2013-02-22 Thread Monte Milanuk
Yes, I am looking at a database-centric application.  I know that the 
'larger' databases such as PostgreSQL, MySQL, etc. would not have any 
problem handling that small amount of traffic.


My concern is that using postgres or mysql for this would be akin to 
using a sledgehammer to swat a fly, when sqlite could most likely handle 
the load well enough (I think) since the handful of people doing data 
entry would rarely (if ever) be trying to write to the same record. 
That would be the whole point of having multiple people doing data entry 
in this situation - each one handling a different competitors entry form 
or submitted scores.


My other reason for wanting one 'central' app is that there are various 
functions (setting up the tournament, closing registration, editing 
scores, finalizing results) that I really *don't* want the 
satellite/client apps to be able to do.  My personal view is that sort 
of thing needs to be handled from one point, by one person (the match 
director or chief stats officer, depending on the size of the event).

·····

Directive A:
In the post about choosing a database, why does the writer expect SQLite to handle the load well enough? Answer in one to three sentences.

·····

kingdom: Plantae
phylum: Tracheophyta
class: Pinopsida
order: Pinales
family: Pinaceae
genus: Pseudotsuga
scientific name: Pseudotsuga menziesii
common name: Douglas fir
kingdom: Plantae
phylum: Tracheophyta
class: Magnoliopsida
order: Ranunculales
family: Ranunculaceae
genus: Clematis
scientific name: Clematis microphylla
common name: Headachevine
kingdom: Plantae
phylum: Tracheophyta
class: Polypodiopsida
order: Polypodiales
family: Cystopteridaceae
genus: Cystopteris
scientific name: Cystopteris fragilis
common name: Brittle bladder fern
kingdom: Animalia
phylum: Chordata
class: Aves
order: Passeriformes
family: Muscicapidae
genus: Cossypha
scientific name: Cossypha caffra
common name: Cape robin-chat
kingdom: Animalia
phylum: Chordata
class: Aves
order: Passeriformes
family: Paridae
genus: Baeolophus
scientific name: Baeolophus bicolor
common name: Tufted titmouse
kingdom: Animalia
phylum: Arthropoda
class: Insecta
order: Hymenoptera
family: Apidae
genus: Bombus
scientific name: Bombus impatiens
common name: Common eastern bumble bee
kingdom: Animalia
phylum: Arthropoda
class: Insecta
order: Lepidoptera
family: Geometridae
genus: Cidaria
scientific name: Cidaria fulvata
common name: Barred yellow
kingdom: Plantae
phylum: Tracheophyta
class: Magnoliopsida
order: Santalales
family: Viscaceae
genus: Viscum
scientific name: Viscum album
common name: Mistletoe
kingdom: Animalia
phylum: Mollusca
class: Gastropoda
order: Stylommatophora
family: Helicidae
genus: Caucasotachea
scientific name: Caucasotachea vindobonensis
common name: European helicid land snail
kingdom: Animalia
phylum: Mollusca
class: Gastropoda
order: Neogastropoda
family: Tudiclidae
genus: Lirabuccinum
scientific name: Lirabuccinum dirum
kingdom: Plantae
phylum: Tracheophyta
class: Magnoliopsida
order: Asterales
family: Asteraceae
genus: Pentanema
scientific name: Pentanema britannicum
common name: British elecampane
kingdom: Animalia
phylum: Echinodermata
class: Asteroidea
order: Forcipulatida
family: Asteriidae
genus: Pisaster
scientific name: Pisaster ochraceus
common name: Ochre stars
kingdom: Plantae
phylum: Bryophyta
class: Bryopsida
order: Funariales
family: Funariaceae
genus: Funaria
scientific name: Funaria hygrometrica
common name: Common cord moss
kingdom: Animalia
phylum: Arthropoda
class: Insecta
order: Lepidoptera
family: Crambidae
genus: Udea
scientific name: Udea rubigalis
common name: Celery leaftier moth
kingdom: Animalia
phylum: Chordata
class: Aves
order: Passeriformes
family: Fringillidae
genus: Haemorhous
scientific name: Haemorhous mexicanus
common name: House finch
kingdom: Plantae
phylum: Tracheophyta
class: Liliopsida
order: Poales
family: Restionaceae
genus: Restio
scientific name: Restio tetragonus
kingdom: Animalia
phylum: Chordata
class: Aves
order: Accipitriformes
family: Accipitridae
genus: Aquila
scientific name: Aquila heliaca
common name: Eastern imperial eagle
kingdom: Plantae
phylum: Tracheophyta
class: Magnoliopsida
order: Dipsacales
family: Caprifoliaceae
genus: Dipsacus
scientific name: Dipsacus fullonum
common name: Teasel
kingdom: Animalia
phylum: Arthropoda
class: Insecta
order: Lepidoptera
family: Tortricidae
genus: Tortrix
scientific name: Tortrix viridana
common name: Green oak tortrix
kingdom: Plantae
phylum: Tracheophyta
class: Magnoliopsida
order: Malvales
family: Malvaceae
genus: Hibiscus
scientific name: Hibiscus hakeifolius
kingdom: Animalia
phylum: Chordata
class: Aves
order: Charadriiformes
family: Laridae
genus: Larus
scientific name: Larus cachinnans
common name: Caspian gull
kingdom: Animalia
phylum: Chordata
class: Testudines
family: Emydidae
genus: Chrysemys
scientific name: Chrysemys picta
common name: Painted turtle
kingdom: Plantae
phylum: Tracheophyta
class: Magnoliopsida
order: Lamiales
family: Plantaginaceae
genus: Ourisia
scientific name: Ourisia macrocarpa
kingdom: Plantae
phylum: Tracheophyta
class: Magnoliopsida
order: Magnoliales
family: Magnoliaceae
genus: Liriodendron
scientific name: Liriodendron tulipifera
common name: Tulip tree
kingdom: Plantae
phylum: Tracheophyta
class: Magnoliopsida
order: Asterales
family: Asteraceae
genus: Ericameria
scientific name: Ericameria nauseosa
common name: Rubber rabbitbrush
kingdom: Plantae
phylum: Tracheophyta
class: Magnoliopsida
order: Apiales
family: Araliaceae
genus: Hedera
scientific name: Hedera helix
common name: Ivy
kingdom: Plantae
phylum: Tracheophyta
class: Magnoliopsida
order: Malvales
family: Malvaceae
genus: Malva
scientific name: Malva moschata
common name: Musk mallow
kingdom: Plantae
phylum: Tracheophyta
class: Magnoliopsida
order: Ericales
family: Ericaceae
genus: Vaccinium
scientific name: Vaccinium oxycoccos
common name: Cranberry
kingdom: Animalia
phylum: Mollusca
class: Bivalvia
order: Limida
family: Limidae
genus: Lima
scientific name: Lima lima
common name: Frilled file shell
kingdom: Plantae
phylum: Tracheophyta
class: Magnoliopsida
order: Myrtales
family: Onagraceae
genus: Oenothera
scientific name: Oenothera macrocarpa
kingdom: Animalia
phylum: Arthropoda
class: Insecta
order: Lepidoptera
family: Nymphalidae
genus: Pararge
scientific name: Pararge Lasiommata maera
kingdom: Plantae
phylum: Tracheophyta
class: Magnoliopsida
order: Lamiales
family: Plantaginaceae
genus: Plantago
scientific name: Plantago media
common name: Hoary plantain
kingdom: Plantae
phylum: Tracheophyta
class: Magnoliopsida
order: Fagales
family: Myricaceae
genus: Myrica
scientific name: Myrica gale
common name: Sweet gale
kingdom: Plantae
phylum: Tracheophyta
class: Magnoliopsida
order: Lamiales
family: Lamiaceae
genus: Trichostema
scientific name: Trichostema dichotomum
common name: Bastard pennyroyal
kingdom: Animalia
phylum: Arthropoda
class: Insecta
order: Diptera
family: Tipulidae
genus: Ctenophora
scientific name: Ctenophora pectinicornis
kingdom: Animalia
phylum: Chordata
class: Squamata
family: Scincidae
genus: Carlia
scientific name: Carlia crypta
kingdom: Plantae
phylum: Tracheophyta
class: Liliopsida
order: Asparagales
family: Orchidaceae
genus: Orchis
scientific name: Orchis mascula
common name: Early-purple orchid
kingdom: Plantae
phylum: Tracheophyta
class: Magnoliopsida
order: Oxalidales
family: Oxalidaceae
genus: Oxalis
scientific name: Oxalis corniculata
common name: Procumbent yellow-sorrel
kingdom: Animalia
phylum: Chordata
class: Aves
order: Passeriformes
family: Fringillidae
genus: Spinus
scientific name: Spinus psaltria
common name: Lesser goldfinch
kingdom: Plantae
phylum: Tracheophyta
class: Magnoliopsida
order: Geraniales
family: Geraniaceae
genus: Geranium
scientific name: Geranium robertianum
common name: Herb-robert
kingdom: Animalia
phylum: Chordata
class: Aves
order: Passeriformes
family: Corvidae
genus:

·····

Directive B:
Lay out as a numbered list the lines of the entries, starting with the first line of the entries and going on through the line with "order: Ranunculales", with blank lines left out.

Task output A:
Only a handful of people would be doing data entry, and they would rarely, if ever, try to write to the same record. Each of them would handle a different competitor's entry form or submitted scores.

Task output B:
1. kingdom: Plantae
2. phylum: Tracheophyta
3. class: Pinopsida
4. order: Pinales
5. family: Pinaceae
6. genus: Pseudotsuga
7. scientific name: Pseudotsuga menziesii
8. common name: Douglas fir
9. kingdom: Plantae
10. phylum: Tracheophyta
11. class: Magnoliopsida
12. order: Ranunculales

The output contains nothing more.